Hoping to succeed where other Taiwanese competitors have stumbled, injection press maker Chuan Lih Fa Machinery Works Co. Ltd. (Hall 12/A-52/46) is bringing its first all-electric press to K 2013.
CLF, based in Tainan, Taiwan, has some experience in the market: it built about 200 electrics under contract to Japan's Meiki Co. Ltd., before Japan Steel Works Ltd. took control of Meiki in 2010 and CLF's partnership ended.
Company officials hope they can build on that and launch their own-branded model, overcoming some of the cost challenges that have stymied previous Taiwanese efforts to enter the high-end electric market.
Since the Meiki relationship ended, CLF has been working on its own designs, and started selling them last year.
At the K Fair, CLF is exhibiting its 230 AE model, an all-electric with 230 tons of clamping force and an attached robot, using a four-cavity stack mold to make food containers, said Jackie C.C. Lin, vice general manager. The containers manufactured at K will not have an in-mold labeling system but one can be included, CLF said.
In an early August interview at the firm's Tainan headquarters, Lin said the machine has a 5.7-second cycle time, but engineers were working to get it under 5 seconds. It has an injection speed of 400 millimeters per second.
CLF sees a significant market opportunity, potentially selling 100 machines in 2014, up from 40 since launching the all-electric business last year. But the company must overcome some of the advantages that larger, better-placed competitors in Japan have, Lin said.
"I think in the future among the small machines, all-electric machines will increase very fast," Lin said. "Now the problem is the price."
Commercializing all-electrics has been challenging for Taiwanese companies, who have strong positions in midrange markets worldwide and have been trying to expand into more higher-tech segments of the market.
CLF competitor Fu Chun Shin Machinery Manufacture Co.

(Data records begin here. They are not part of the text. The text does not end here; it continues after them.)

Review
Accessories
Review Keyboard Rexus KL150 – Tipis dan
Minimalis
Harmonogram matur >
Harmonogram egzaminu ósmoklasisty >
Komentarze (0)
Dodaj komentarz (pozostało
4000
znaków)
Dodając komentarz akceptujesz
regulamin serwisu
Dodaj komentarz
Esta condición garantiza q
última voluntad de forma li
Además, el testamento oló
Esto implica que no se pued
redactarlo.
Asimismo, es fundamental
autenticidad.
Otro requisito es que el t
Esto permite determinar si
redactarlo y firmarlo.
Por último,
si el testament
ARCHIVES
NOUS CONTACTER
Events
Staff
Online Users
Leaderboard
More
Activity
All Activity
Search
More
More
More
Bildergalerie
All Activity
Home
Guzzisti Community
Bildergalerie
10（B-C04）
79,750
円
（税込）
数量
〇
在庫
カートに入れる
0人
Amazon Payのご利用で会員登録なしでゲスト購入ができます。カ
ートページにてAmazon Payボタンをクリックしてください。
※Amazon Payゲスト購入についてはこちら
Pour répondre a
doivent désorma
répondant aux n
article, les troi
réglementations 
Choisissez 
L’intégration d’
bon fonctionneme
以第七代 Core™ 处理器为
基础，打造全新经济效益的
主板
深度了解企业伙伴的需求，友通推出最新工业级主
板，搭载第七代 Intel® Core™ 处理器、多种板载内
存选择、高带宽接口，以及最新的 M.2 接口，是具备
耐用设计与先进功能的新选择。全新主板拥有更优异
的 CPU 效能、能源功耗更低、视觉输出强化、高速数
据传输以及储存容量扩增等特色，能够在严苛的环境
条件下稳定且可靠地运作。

Ltd., for example, launched an all-electric in 2008 but it never took off in the market and the company stopped manufacturing it, although FCS, Taiwan's largest injection molding machine maker, says it plans to introduce another all-electric model in 2015.

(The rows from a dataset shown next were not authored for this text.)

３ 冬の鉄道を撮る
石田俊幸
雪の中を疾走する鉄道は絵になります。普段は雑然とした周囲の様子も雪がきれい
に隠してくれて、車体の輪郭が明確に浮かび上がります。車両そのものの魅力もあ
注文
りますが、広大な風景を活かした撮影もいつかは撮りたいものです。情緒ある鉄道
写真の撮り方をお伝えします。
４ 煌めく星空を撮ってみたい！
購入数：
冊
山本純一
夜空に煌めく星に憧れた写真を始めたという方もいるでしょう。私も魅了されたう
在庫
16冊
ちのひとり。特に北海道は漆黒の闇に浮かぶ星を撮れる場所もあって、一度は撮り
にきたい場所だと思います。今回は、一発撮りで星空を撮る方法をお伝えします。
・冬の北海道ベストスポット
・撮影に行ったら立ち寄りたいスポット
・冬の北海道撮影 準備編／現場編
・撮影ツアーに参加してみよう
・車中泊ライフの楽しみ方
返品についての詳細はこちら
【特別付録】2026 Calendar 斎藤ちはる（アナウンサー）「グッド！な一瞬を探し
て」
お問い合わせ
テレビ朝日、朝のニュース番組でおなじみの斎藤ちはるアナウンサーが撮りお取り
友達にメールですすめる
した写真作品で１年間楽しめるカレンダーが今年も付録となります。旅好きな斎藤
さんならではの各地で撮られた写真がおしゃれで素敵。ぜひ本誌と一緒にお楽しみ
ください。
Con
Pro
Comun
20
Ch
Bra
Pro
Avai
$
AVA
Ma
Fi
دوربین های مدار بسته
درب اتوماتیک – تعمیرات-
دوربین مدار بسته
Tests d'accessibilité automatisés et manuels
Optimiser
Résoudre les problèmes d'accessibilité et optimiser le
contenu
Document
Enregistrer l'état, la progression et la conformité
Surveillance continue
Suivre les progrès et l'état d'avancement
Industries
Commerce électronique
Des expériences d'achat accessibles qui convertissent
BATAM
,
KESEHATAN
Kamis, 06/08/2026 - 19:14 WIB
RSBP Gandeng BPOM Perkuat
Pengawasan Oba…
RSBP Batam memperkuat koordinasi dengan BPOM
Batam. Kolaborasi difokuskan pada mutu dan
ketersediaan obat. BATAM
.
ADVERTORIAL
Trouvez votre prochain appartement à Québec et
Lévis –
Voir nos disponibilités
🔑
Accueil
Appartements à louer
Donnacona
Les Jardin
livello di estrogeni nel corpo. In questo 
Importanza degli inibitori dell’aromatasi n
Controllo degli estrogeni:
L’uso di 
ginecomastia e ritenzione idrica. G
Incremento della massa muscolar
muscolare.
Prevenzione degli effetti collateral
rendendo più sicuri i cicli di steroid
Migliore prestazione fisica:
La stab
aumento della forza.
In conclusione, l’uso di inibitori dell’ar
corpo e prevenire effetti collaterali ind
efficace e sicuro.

A big problem for Taiwanese firms is that some of the key technology for all-electrics, including the servomotors, are expensive, and the smaller press makers from Taiwan can't buy the motors in bulk and secure discounts like larger Japanese competitors, Lin said.
"It's a very tough period," trying to launch all-electrics, Lin said, but CLF believes it has some advantages, including its experience manufacturing for Meiki and its decision to use German servomotors and components.
But using the German components makes it harder for CLF to take a lower-cost position in the market, he said.
"Our major competitor now is Toshiba," Lin said. "In the market, our selling price may be a little more expensive than Toshiba but we use the system from Siemens, servo motors, drivers and control systems all together, so our performance is better and faster."
The company's electrics come in 120, 180, 230, 285, 350, and 450 tons.
The new all-electrics are being made in their own dedicated workshop in Tainan, where CLF has three factories making molding machines, Lin said.
Globally, the firm does about $60 million in sales, making about 400 injection presses in Taiwan and 200 a year at a factory in Zhongshan, Guangdong Province.
He said the China market has been difficult, as the firm sees customers moving their business to other countries because of China's rising labor costs.
"I think our customers are moving their factories to Malaysia, Indonesia, the Philippines, even moving back to Taiwan," Lin said.